Comentário do João Batistel, no post Acidente com 3 ônibus na zona sul de SP: (no mesmo post, o João Batistel reproduz 15 reclamações feitas à SPTrans e respectivas respostas).
Caros Promotor Saad Mazloum.
Parabéns pela iniciativa, estou participando desse blog por indicação de um funcionário da Sptrans (que pediu para não ser identificado).
Resido na Rua Inácio Manuel Alvares, zona oeste, rua com 6 metros de largura, velocidade máxima permitida 20km/hora (placas indicativas), area escolar e residencial, que possui trafego diário de 230 coletivos, pesando em média 13 a 18 toneladas.
Desde junho de 2008, venho reportando a Sptrans e CET, ocorrências envolvendo os coletivos das linhas 748R-51 (Cohab Raposo Tavares – Lapa) 7598-41 (Rio Pequeno – Anhangabau) e 775N (Rio Pequeno – Vila Mariana), as ocorrências são: andar até 110% acima da velocidade permitida na via, trafegar na contra-mão de direção, veja videos:
http://www.youtube.com/watch?v=d2wyF1vpv3U
http://www.youtube.com/watch?v=VVwUxBt7NGA
http://www.youtube.com/watch?v=0y1NTKlMPLA
Foram realizadas 1.130 reclamações junto a Sptrans [@prefeituraSP], a qual alocou diariamente 1 fiscal para o local (manhã e tarde) inclusive com radares.
A própria SpTrans reconheceu atraves do retorno das reclamações que os coletivos trafegam até 110% acima da velocidade e “considerou” normal esse tipo de prática.
Além da velocidade, os coletivos trafegam na “contra-mão” de direção, numa pista que não possui nenhuma visão.
O risco de acidentes é eminente, pois tem uma escola de ensino fundamental na rua.
Apesar dos inúmeros esforços, reclamações, reuniões – nada foi resolvido – apenas “medidas” paleativas.
Apos contato com o Vereador Paulo Frange, o mesmo “oficiou” a Sptrans, mas até o momento “nada” de “concreto” foi realizado.

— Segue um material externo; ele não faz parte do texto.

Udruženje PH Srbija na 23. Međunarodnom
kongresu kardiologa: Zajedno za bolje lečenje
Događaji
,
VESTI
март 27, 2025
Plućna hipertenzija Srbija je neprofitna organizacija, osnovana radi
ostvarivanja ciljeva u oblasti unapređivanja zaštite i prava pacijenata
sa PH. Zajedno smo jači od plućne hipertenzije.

Estamos próximos de completar 1 (hum) ano de reclamações e de exposição ao perigo e nada foi resolvido.
Importante ressaltar que além do perigo aos moradores, os usuários dos ônibus, que “sempre estão cheios” sofrem uma verdadeira aventura ao estarem utilizando o coletivo, pois estão sendo expostos a um risco sem precedentes, além de terem que se “segurar” firmemente.
Espero que possam resolver os problemas de forma definitiva, sem nenhum acidente.